Excerpted passage:
----------

2017 Needs Assessment Survey of Centers for Independent Living
Lex Frieden, Co-Investigator, Collaborative on Health Reform and Independent Living
Richard Petty, CHRIL Training Director; and Alexander Zarutskie, CHRIL research assistant
Centers for Independent Living (CILs) are designed and operated within a local community by individuals with disabilities and provide an array of independent living services. With the current uncertain environment of healthcare reform, individuals with disabilities are increasingly becoming more concerned with their ability to access healthcare and health programs in order to lead full, active lives. Throughout 2017, an online needs assessment survey was administered to nearly 150 CILs. In this survey, CHRIL set out to collect data regarding the CILs funding sources, staff perspectives on the concerns and interests of consumers, the type and frequency of health insurance counseling and enrollment assistance CILs offered, and questions or concerns CIL staff had regarding the health insurance marketplace.
The goal of this project is to determine the information, training, and technical assistance needs of CILs as they help consumers access healthcare and obtain or maintain health insurance coverage.
The study used an electronic survey designed and administered through SurveyGizmo. The design provided for confidentiality and anonymity; the survey contained 15 questions (4 yes/no questions, 3 multiple choice questions, 8 open‑ended responses). The questions asked about the CILs’ location, the amount of staff and volunteer time committed to counseling and enrollment assistance, and the number of consumers they assist with health care‑related matters in a given month. The survey also requested information about how CILs inform their communities that these services were offered and about their methods for offering them. The remaining questions were open‑ended response questions regarding the health insurance information and training needs of the particular CIL, as well as CIL consumer concerns about the uncertain climate of health reform. Primary means for data analysis were descriptive statistics of percentages, bar and pie charts.

----------

Data items:
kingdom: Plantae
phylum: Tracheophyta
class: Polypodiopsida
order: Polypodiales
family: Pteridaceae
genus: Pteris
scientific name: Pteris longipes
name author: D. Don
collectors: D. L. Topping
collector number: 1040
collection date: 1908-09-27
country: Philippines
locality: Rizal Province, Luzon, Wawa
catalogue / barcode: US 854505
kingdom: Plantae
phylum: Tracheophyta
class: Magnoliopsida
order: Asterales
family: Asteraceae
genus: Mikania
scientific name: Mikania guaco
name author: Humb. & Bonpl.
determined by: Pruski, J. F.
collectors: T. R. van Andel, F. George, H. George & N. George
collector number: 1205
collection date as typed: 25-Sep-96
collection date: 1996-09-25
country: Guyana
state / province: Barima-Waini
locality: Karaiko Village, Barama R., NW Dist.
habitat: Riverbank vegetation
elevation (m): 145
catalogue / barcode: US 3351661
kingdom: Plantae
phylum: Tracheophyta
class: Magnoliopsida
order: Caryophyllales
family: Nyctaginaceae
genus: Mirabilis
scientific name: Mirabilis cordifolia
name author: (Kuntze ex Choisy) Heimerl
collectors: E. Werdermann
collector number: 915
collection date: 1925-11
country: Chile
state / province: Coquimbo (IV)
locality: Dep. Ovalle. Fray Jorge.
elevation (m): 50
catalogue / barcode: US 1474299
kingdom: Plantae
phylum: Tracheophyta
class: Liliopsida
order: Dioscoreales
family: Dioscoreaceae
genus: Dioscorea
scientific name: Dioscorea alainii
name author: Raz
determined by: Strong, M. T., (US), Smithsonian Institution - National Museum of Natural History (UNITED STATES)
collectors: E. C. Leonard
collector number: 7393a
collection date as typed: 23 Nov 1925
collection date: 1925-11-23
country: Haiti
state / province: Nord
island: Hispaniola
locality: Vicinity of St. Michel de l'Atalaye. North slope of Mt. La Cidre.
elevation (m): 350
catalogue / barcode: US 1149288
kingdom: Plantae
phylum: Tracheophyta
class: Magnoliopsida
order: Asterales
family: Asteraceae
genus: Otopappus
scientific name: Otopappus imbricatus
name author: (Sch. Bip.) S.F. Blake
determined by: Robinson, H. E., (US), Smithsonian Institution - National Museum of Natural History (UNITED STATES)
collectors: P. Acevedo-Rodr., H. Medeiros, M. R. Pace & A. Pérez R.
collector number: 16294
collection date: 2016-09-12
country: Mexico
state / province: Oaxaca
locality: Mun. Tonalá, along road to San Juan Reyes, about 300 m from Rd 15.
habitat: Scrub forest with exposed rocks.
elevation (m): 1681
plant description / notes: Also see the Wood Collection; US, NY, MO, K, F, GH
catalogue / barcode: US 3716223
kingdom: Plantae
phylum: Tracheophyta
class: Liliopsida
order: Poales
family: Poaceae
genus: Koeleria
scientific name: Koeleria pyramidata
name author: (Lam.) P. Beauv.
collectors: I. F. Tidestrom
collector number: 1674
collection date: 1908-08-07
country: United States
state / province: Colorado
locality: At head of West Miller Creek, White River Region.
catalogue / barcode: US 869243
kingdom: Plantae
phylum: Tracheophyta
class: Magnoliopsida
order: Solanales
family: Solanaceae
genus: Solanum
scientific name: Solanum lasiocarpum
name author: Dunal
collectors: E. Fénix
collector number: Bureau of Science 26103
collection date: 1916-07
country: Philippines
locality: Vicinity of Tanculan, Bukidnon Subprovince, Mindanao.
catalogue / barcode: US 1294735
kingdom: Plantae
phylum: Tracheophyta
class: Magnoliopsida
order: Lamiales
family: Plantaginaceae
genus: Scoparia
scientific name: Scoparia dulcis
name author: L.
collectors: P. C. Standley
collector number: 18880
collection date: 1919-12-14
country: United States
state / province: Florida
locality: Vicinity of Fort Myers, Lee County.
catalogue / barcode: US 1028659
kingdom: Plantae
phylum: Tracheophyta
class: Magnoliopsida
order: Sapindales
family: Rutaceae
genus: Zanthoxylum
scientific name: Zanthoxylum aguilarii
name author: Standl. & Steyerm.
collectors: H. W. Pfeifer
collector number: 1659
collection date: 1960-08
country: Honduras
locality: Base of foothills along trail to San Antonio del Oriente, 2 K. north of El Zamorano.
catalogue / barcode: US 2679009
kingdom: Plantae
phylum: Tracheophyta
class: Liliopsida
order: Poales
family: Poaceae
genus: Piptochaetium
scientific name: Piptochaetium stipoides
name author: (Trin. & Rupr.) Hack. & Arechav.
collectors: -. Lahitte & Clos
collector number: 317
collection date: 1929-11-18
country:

----------

Questions to answer:
1: From the CIL needs assessment report, set down verbatim the span that begins at the words "The goal of" and stops after "health insurance coverage.".
2: Supply the next part of the CIL needs assessment report, picking up after its final sentence.
This listing has no connection to the survey report above.

Task-by-task results:
1:
The goal of this project is to determine the information, training, and technical assistance needs of CILs as they help consumers access healthcare and obtain or maintain health insurance coverage.

2:
75.7% of the CILs that responded to the survey reported that they provided health insurance counseling and enrollment assistance for consumers. Individual, face to face, or telephone was the most reported method of providing this assistance (see Figure 1). Websites of centers were reported as the major means for providing awareness that these services were offered.
22% of the centers reported providing this service infrequently (fewer than one consumer each month); 62% provided assistance for between 1 and 25 consumers each month; 14% reported serving more than 25 consumers each month (see Figure 2). On average, CILs provided this service for 22.5 consumers per month; the most common response was 3 consumers per month.
91.7% of CILs reported that consumers have expressed concerns regarding the uncertain climate of healthcare reform.
Additional major consumer concerns:
- Loss of insurance (Medicare/Medicaid) coverage
- Status of ACA
- Limited access to healthcare (primarily in rural communities)
- Lack of available doctors
- Lack of employment options
- Loss of coverage for long-term home care
Major information, training, and technical assistance needs of CILs:
- More detailed information on how to decipher coverage and compare coverage between plans
- Training on how to identify major areas of concern for consumers
- More up-to-date, easily accessible information regarding health insurance rules
- Training to be better able to advocate for specific consumers based on their disability and budget.
- Training on how to play a more active role in persuasion of legislators and encourage consumers to do the same
78% of CILs that responded to the survey have received inquiries related to market place changes or uncertainties in the health care environment in the past 12 months.
All CILs reported receiving federal funding. 66.4% received additional state funding. Only 20% explicitly noted need for more funding.
8.7% of CILs reported that they were satisfied with the level of assistance and support they provide.
54% of the CILs were satisfied with the quality and accessibility of information regarding health insurance rules; 46% were unsatisfied.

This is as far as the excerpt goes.